Two USC centers and the Los Angeles Times are launching a daily nationwide poll featuring updates over time that will reveal shifts in Americans’ opinions on the presidential candidates.
The new USC Dornsife/L.A. Times Presidential Election Daybreak Poll is a probability survey that will provide a best estimate of how America plans to vote in the November election. Results are based on repeated participation by a large panel of Americans representing a random sample of diverse households nationwide.
Only a few such daily probability polls exist in the country. Daybreak is part of the ongoing Understanding America Study at the USC Dornsife’s Center for Economic and Social Research. It is conducted in partnership with USC’s Jesse M. Unruh Institute of Politics (also based at USC Dornsife College of Letters, Arts and Sciences) and with The Times.
“Because it’s a daily poll, it will pick up almost instantaneously the effects of any event relating to the race — whether it’s a candidate’s announcement of a new running mate, a controversial incident or a policy proposal,” said Arie Kapteyn, director of the USC Dornsife Center for Economic and Social Research (CESR) which oversees the Understanding America Study, whose panelists participate in the Daybreak Poll.
“And since the same people respond to the poll again and again, we know that the shifts we see in the data are the result of them changing their opinions,” Kapteyn said.
More than 3,200 participants in the Understanding America Study are on the election panel. Of those, 450 are invited daily to participate in the Daybreak Poll to ensure a balanced sample. Each day at midnight, researchers update the results, which are based on a week’s worth of responses.
For the first week of the poll, Republican candidate Donald Trump and Democratic candidate Hillary Clinton are in a statistical tie. Trump has 43 percent and Clinton 40 percent — falling within the poll’s confidence interval of plus or minus 3 percentage points.
The poll affirms that the campaign is broadly divided by race, gender, age and education. Among men, Trump leads Clinton 47 percent to 36 percent. Among women, Clinton leads Trump 41 percent to 34 percent, a result just inside the poll’s margin of error.
Eligible voters who have not graduated from college tend to support Trump: Fifty-three percent versus 24 percent for Clinton. However, Clinton draws 77 percent support from African-Americans versus Trump’s 3 percent. She also draws 51 percent from Latinos, versus 30 percent for Trump.

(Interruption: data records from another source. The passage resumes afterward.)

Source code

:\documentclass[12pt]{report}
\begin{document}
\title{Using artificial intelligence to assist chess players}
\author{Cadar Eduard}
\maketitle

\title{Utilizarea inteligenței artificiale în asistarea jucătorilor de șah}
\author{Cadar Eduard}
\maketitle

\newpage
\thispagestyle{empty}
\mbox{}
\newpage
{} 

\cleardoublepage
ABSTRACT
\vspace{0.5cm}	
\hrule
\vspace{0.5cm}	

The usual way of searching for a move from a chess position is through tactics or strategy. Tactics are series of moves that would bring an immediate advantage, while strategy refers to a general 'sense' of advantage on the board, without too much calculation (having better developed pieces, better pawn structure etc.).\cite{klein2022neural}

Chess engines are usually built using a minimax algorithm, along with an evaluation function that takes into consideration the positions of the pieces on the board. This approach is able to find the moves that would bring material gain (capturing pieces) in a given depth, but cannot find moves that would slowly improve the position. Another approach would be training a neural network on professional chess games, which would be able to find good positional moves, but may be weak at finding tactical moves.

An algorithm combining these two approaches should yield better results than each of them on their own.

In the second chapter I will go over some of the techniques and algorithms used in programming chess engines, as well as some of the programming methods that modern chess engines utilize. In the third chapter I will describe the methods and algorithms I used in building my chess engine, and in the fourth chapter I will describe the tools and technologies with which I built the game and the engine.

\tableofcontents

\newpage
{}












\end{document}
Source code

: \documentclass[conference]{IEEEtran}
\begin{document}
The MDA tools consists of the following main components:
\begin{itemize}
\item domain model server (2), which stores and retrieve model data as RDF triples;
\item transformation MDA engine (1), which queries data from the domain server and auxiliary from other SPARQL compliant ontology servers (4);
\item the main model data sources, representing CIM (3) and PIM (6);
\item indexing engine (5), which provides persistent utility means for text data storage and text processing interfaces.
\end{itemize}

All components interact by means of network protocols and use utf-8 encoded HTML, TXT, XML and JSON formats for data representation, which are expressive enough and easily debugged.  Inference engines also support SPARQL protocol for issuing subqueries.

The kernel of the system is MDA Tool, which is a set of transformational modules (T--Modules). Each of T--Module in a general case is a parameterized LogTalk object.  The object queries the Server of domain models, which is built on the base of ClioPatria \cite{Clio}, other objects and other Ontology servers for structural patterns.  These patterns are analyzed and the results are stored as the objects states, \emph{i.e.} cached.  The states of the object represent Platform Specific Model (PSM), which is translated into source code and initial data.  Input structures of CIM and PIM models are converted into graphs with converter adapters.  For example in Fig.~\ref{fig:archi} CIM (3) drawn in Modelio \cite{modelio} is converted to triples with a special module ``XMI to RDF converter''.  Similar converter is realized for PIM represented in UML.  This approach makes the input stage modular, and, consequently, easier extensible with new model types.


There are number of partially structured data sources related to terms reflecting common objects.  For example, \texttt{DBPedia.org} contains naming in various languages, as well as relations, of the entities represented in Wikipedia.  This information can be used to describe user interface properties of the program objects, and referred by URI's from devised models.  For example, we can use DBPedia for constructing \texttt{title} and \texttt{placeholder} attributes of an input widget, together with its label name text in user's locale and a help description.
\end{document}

Among white college graduates, Clinton is at a slight advantage: 42 percent to Trump’s 40 percent.
Poll respondents lean in Trump’s favor but think he’s unlikely to win. Fifty-three percent believe Clinton will prevail, compared with 41 percent for Trump.
“It looks as though the news surrounding Hillary Clinton’s email controversy has had a pronounced impact on her level of support,” said Dan Schnur, director of the Unruh Institute of Politics. “Donald Trump’s poll numbers have been largely unchanged over the last several weeks, but our poll shows that Clinton’s have taken a noticeable hit.”
How the poll works
About 450 eligible voters in the Understanding America Study election panel are invited every day to answer three questions online: What is the percent chance that: (1) you will vote in the presidential election? (2) you will vote for Clinton, Trump or someone else? and (3) Clinton, Trump or someone else will win? In addition, to learn more about what lies behind their likely vote, respondents each week are asked one or two extra questions about their preferences and values.
As the responses come in, CESR updates the charts nightly with an average of the prior week’s responses.
“We’re very excited to have this national nightly Daybreak tracking poll to complement our ongoing USC Dornsife/L.A. Times California poll,” said Schnur, whose institute oversees the largest statewide poll of California voters. “The two will combine to give us tremendous insight into the thinking of voters here and across the country.”
To identify who is likely to vote, the Daybreak Poll uses a 1-100 scale and asks respondents to report their likelihood of voting and which candidate they prefer. Kapteyn said that in theory, the use of longitudinal data should lead to more reliable results.
Four years ago, the team responsible for the Daybreak Poll had developed the RAND Continuous Presidential Election Poll based on the same methodology. The margin of error is plus or minus 3 percentage points but may vary for subgroups.